Bluebird Bio (BLUE) released on September 5 its updated data from the Phase 2/3 Starbeam study evaluating the investigational Lenti-D gene therapy for the treatment of cerebral adrenoleukodystrophy (or CALD) in boys aged 17 years or less.
The above chart shows details about the investigational Lenti-D gene therapy.
About the study
The Phase 2/3 Starbeam study met its enrollment goal with the data reported by Bluebird Bio as of April 25. Thirty-one patients were studied, and 29 of them received Lenti-D gene therapy. The median follow-up for all those patients was 34 months.
The primary efficacy endpoint reflects the proportion of patients who are alive and free from major functional disabilities at month 24 since the beginning of the treatment.

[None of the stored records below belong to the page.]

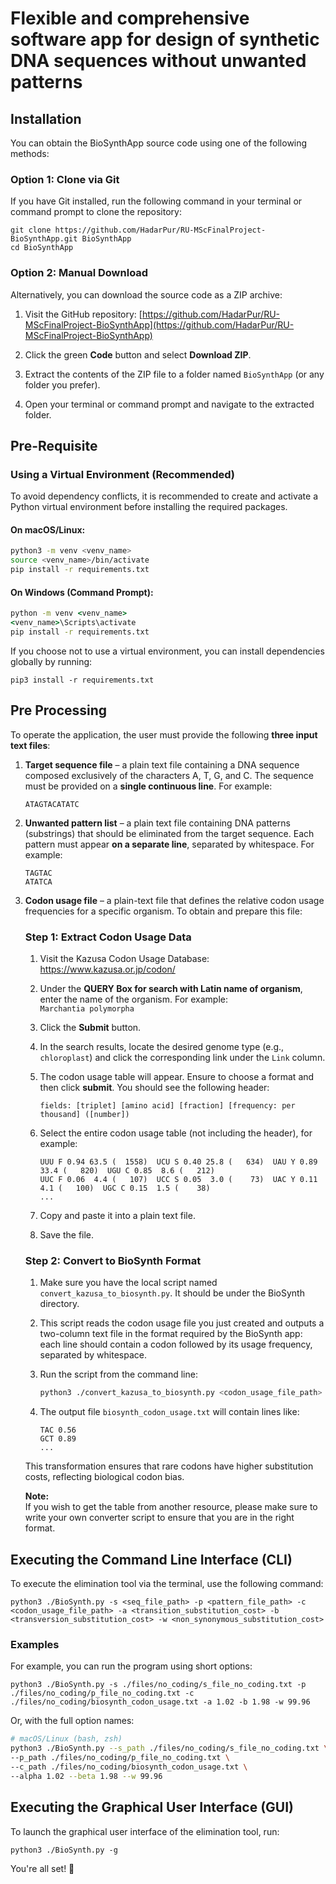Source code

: # Flexible and comprehensive software app for design of synthetic DNA sequences without unwanted patterns

## Installation

You can obtain the BioSynthApp source code using one of the following methods:

### Option 1: Clone via Git

If you have Git installed, run the following command in your terminal or command prompt to clone the repository:

```
git clone https://github.com/HadarPur/RU-MScFinalProject-BioSynthApp.git BioSynthApp
cd BioSynthApp
```

### Option 2: Manual Download

Alternatively, you can download the source code as a ZIP archive:

1. Visit the GitHub repository: [https://github.com/HadarPur/RU-MScFinalProject-BioSynthApp](https://github.com/HadarPur/RU-MScFinalProject-BioSynthApp)

2. Click the green **Code** button and select **Download ZIP**.

3. Extract the contents of the ZIP file to a folder named `BioSynthApp` (or any folder you prefer).

4. Open your terminal or command prompt and navigate to the extracted folder.

## Pre-Requisite

### Using a Virtual Environment (Recommended)

To avoid dependency conflicts, it is recommended to create and activate a Python virtual environment before installing the required packages.

#### On macOS/Linux:

```bash
python3 -m venv <venv_name>
source <venv_name>/bin/activate
pip install -r requirements.txt
```

#### On Windows (Command Prompt):

```cmd
python -m venv <venv_name>
<venv_name>\Scripts\activate
pip install -r requirements.txt
```

If you choose not to use a virtual environment, you can install dependencies globally by running:

```
pip3 install -r requirements.txt
```

## Pre Processing

To operate the application, the user must provide the following **three input text files**:

1. **Target sequence file** – a plain text file containing a DNA sequence composed exclusively of the characters A, T,
   G, and C. The sequence must be provided on a **single continuous line**. For example:

    ```
    ATAGTACATATC
    ```

2. **Unwanted pattern list** – a plain text file containing DNA patterns (substrings) that should be eliminated from the
   target sequence. Each pattern must appear **on a separate line**, separated by whitespace. For example:

    ```
    TAGTAC
    ATATCA
    ```

3. **Codon usage file** – a plain-text file that defines the relative codon usage frequencies for a specific organism.
   To obtain and prepare this file:

   ### Step 1: Extract Codon Usage Data

    1. Visit the Kazusa Codon Usage Database:  
       https://www.kazusa.or.jp/codon/

    2. Under the **QUERY Box for search with Latin name of organism**, enter the name of the organism. For example:  
       `Marchantia polymorpha`

    3. Click the **Submit** button.

    4. In the search results, locate the desired genome type (e.g., `chloroplast`) and click the corresponding link
       under the `Link` column.

    5. The codon usage table will appear. Ensure to choose a format and then click **submit**. You should see the
       following header:

        ```
        fields: [triplet] [amino acid] [fraction] [frequency: per thousand] ([number])
        ```

    6. Select the entire codon usage table (not including the header), for example:

        ```
        UUU F 0.94 63.5 (  1558)  UCU S 0.40 25.8 (   634)  UAU Y 0.89 33.4 (   820)  UGU C 0.85  8.6 (   212)
        UUC F 0.06  4.4 (   107)  UCC S 0.05  3.0 (    73)  UAC Y 0.11  4.1 (   100)  UGC C 0.15  1.5 (    38)
        ...
        ```

    7. Copy and paste it into a plain text file.

    8. Save the file.

   ### Step 2: Convert to BioSynth Format

    1. Make sure you have the local script named `convert_kazusa_to_biosynth.py`. It should be under the BioSynth
       directory.

    2. This script reads the codon usage file you just created and outputs a two-column text file in the format required
       by the BioSynth app: each line should contain a codon followed by its usage frequency, separated by whitespace.

    3. Run the script from the command line:

        ```bash
        python3 ./convert_kazusa_to_biosynth.py <codon_usage_file_path>
        ```

    4. The output file `biosynth_codon_usage.txt` will contain lines like:

        ```
        TAC 0.56
        GCT 0.89
        ...
        ```

   This transformation ensures that rare codons have higher substitution costs, reflecting biological codon bias.

   **Note:**  
   If you wish to get the table from another resource, please make sure to write your own converter script to ensure
   that you are in the right format.

## Executing the Command Line Interface (CLI)

To execute the elimination tool via the terminal, use the following command:

```
python3 ./BioSynth.py -s <seq_file_path> -p <pattern_file_path> -c <codon_usage_file_path> -a <transition_substitution_cost> -b <transversion_substitution_cost> -w <non_synonymous_substitution_cost>
```

### Examples
For example, you can run the program using short options:

```
python3 ./BioSynth.py -s ./files/no_coding/s_file_no_coding.txt -p ./files/no_coding/p_file_no_coding.txt -c ./files/no_coding/biosynth_codon_usage.txt -a 1.02 -b 1.98 -w 99.96
```

Or, with the full option names:

```bash
# macOS/Linux (bash, zsh)
python3 ./BioSynth.py --s_path ./files/no_coding/s_file_no_coding.txt \
--p_path ./files/no_coding/p_file_no_coding.txt \
--c_path ./files/no_coding/biosynth_codon_usage.txt \
--alpha 1.02 --beta 1.98 --w 99.96
```

## Executing the Graphical User Interface (GUI)

To launch the graphical user interface of the elimination tool, run:

```
python3 ./BioSynth.py -g
```

You're all set! 🚀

The company reported that of the 17 patients treated with Lenti-D, 15 were alive and free from major functional disabilities during the 24-month follow-up. The results were published in the New England Journal of Medicine in October 2017.

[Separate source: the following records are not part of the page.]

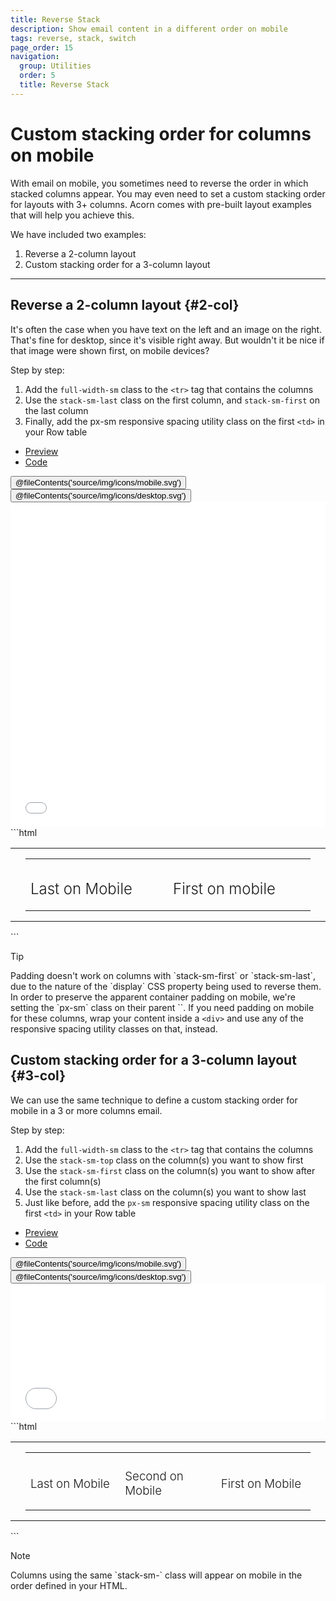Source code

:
 ```yaml
---
title: Reverse Stack
description: Show email content in a different order on mobile
tags: reverse, stack, switch
page_order: 15
navigation:
  group: Utilities
  order: 5
  title: Reverse Stack
---
```


# Custom stacking order for columns on mobile

With email on mobile, you sometimes need to reverse the order in which stacked columns appear. You may even need to set a custom stacking order for layouts with 3+ columns. Acorn comes with pre-built layout examples that will help you achieve this.

We have included two examples:

1. Reverse a 2-column layout
2. Custom stacking order for a 3-column layout

---

## Reverse a 2-column layout {#2-col}

It's often the case when you have text on the left and an image on the right. That's fine for desktop, since it's visible right away. But wouldn't it be nice if that image were shown first, on mobile devices?

Step by step:

1. Add the `full-width-sm` class to the `<tr>` tag that contains the columns
2. Use the `stack-sm-last` class on the first column, and `stack-sm-first` on the last column
3. Finally, add the px-sm responsive spacing utility class on the first `<td>` in your Row table

<div class="my-6">
    <ul class="tabs">
        <li class="active"><a href="#reverse-2-col-preview">Preview</a></li>
        <li><a href="#reverse-2-col-code">Code</a></li>
    </ul>    
    <div id="reverse-2-col-preview" class="tab-panel" aria-expanded="true">
        <div class="py-4 bg-grey-lighter">
            <div class="hidden md:flex justify-around bg-grey-lighter pt-4 w-24 mx-auto">
                <button data-preview="mobile" class="text-grey">@fileContents('source/img/icons/mobile.svg')</button>
                <button data-preview="desktop" class="text-grey-darkest">@fileContents('source/img/icons/desktop.svg')</button>
            </div>
            <iframe src="../includes/utilities/reverse-2-col.html" frameborder="0" width="100%" class="block mx-auto transition-all" style="min-height: 520px;"></iframe>
        </div>
    </div>    
    <div id="reverse-2-col-code" class="tab-panel" markdown="1" aria-expanded="false">
```html
<table cellpadding="0" cellspacing="0" role="presentation" width="100%">
  <tr>
    <td class="px-sm-16" style="padding: 0 24px;">
      <table cellpadding="0" cellspacing="0" role="presentation" width="100%">
        <tr class="full-width-sm">
          <td class="col stack-sm-last" width="260" style="padding: 0 8px;">
            <h2 style="font-weight: 300;">Last on Mobile</h2>
          </td>
          <td class="col stack-sm-first" width="260" style="padding: 0 8px;">
            <h2 style="font-weight: 300;">First on mobile</h2>
          </td>
        </tr>
      </table>
    </td>
  </tr>
</table>
```
    </div>
</div>

<div class="bg-blue-lightest border-l-4 border-blue p-4 mb-6" role="alert">
    <p class="font-sans font-bold m-0 text-md text-blue-dark">Tip</p>
    <div class="-mb-4 text-md text-blue-dark" markdown="1">Padding doesn't work on columns with `stack-sm-first` or `stack-sm-last`, due to the nature of the `display` CSS property being used to reverse them. In order to preserve the apparent container padding on mobile, we're setting the `px-sm` class on their parent `<td>`. If you need padding on mobile for these columns, wrap your content inside a <code>&lt;div&gt;</code> and use any of the responsive spacing utility classes on that, instead.
    </div>
</div>

## Custom stacking order for a 3-column layout {#3-col}

We can use the same technique to define a custom stacking order for mobile in a 3 or more columns email.

Step by step:

1. Add the `full-width-sm` class to the `<tr>` tag that contains the columns
2. Use the `stack-sm-top` class on the column(s) you want to show first
3. Use the `stack-sm-first` class on the column(s) you want to show after the first column(s)
4. Use the `stack-sm-last` class on the column(s) you want to show last
5. Just like before, add the `px-sm` responsive spacing utility class on the first `<td>` in your Row table

<div class="my-6">
    <ul class="tabs">
        <li class="active"><a href="#custom-order-3-col-preview">Preview</a></li>
        <li><a href="#custom-order-3-col-code">Code</a></li>
    </ul>    
    <div id="custom-order-3-col-preview" class="tab-panel" aria-expanded="true">
        <div class="py-4 bg-grey-lighter">
            <div class="hidden md:flex justify-around bg-grey-lighter pt-4 w-24 mx-auto">
                <button data-preview="mobile" class="text-grey">@fileContents('source/img/icons/mobile.svg')</button>
                <button data-preview="desktop" class="text-grey-darkest">@fileContents('source/img/icons/desktop.svg')</button>
            </div>
            <iframe src="../includes/utilities/custom-order-3-col.html" frameborder="0" width="100%" class="block mx-auto transition-all" style="min-height: 220px;"></iframe>
        </div>
    </div>    
    <div id="custom-order-3-col-code" class="tab-panel" markdown="1" aria-expanded="false">
```html
<table cellpadding="0" cellspacing="0" role="presentation" width="100%">
  <tr>
    <td class="px-sm-16" style="padding: 0 24px;">
      <table cellpadding="0" cellspacing="0" role="presentation" width="100%">
        <tr class="full-width-sm">
          <td class="col stack-sm-last" width="168" style="padding: 0 8px;">
            <h3 style="font-weight: 300;">Last on Mobile</h3>
          </td>
          <td class="col stack-sm-first" width="168" style="padding: 0 8px;">
            <h3 style="font-weight: 300;">Second on Mobile</h3>
          </td>
          <td class="col stack-sm-top" width="168" style="padding: 0 8px;">
            <h3 style="font-weight: 300;">First on Mobile</h3>
          </td>
        </tr>
      </table>
    </td>
  </tr>
</table>
```
    </div>
</div>

<div class="bg-blue-lightest border-l-4 border-blue p-4 mb-6" role="alert">
    <p class="font-sans font-bold m-0 text-md text-blue-dark">Note</p>
    <div class="-mb-4 text-md text-blue-dark" markdown="1">Columns using the same `stack-sm-` class will appear on mobile in the order defined in your HTML.</div>
</div>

The secondary efficacy endpoints included Neurologic Function Score (or NFS) and gadolinium enhancement (or GdE). NFS quantified the severity of neurologic dysfunction based on the 15 symptoms. Of the 15 patients studied at the end of 24 months on April 25, 2018, 14 patients reported an NFS score of less than or equal to one, while one patient reported an increase in the NFS score from one to two. GdE was also assessed through magnetic resonance imaging in patients following the transplant at an interval of six months for up to 24 months, and then at an interval of 12 months. Of the15 patients studied at the end of 24 months, 14 patients reported negative GdE.